The War Below review – plucky shot at telling amazing story of wartime tunnellers

This article is more than 2 years old

Real-life account of miners recruited in the first world war to burrow beneath German lines is fascinating does well on a limited budget

‘Gentlemen, tonight we may not make history, but we’ll certainly change the bloody geography.” British army colonel Hellfire Jack (Tom Goodman-Hill) gives sterling quotation (though it was apparently said in real life by a different officer) in this spirited film about the tunnelling and sabotage efforts at the battle of Messines in 1917. Despite his doubts, the operation finished in one of the largest non-nuclear explosions ever, killing 10,000 Germans. A fairly new angle for cinema on the first world war (though also the subject of 2010’s Beneath Hill 60), JP Watts’s subterranean drama has an innately fascinating story, even if the underpinning is of unsound construction in places.

To his shame, pit-village miner William Hawkins (Sam Hazeldine) is turned away for conscription because of a “crackle” in his lungs. The stalemate on the western front means he gets his chance to do his bit when Hellfire Jack (based on real-life officer John Norton-Griffiths) proposes tunnelling underneath enemy lines – and that a crack squad of Yorkshire mole-men are the ones to do it. But with Field Marshal Haig (Douglas Reith) unconvinced and Jack’s immediate superior Fielding (Andrew Scarborough) actively hostile, Hawkins and his four fellow “clay-kickers” are sneerily welcomed as working-class no-marks when they arrive.

Given the budget, Watts and team do an admirable job of recreating the basic chaos and carnage – and the claustrophobia and tension, with German sappers working adjacent – below the trenches. But The War Below feels rushed in places and prone to shortcut speechifying, unable to fully convey a sense of the months of hacking through heavy clay, which also partially relieves it of characterisation duties. Only Hawkins – and his desperation to drive his team as over-compensation for not fighting – emerges in any depth.

Watts makes much of the class war aspect, but doesn’t leave the film enough room to explore it when it really matters: at the end, when medals and patriotic talk paper over how these men were exploited with the lie that such tactics would shorten the war. But it’s still a plucky low-budget shot at telling an incredible story.

The War Below is in cinemas and on digital platforms from 10 September.

*Exercises to complete:*
1. Rewrite the film review between "This article is" and "construction in places.", inclusive, putting "Messines Ridge" in place of "Messines".
2. Answer from the film review:
(a) Which battle and year are the film's tunnelling and sabotage efforts about?
(b) Why is William Hawkins turned away for conscription?
(c) From what date is The War Below in cinemas and on digital platforms?

*Raw data:*
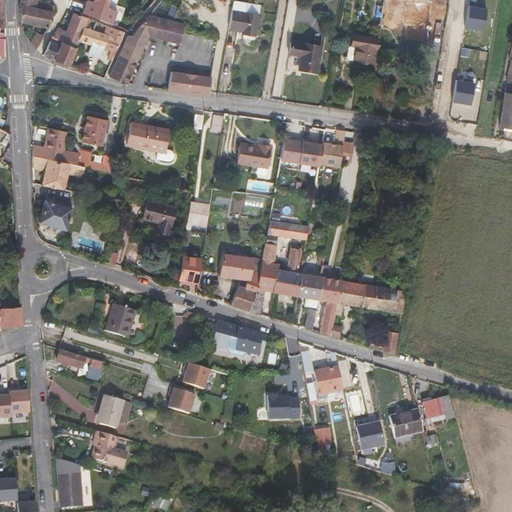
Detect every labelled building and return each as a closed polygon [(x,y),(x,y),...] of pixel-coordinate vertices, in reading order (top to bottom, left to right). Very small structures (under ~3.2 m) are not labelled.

*Per-task outputs:*
1.
This article is more than 2 years old

Real-life account of miners recruited in the first world war to burrow beneath German lines is fascinating does well on a limited budget

‘Gentlemen, tonight we may not make history, but we’ll certainly change the bloody geography.” British army colonel Hellfire Jack (Tom Goodman-Hill) gives sterling quotation (though it was apparently said in real life by a different officer) in this spirited film about the tunnelling and sabotage efforts at the battle of Messines Ridge in 1917. Despite his doubts, the operation finished in one of the largest non-nuclear explosions ever, killing 10,000 Germans. A fairly new angle for cinema on the first world war (though also the subject of 2010’s Beneath Hill 60), JP Watts’s subterranean drama has an innately fascinating story, even if the underpinning is of unsound construction in places.

2.
(a) The battle of Messines in 1917.
(b) Because of a "crackle" in his lungs.
(c) From 10 September.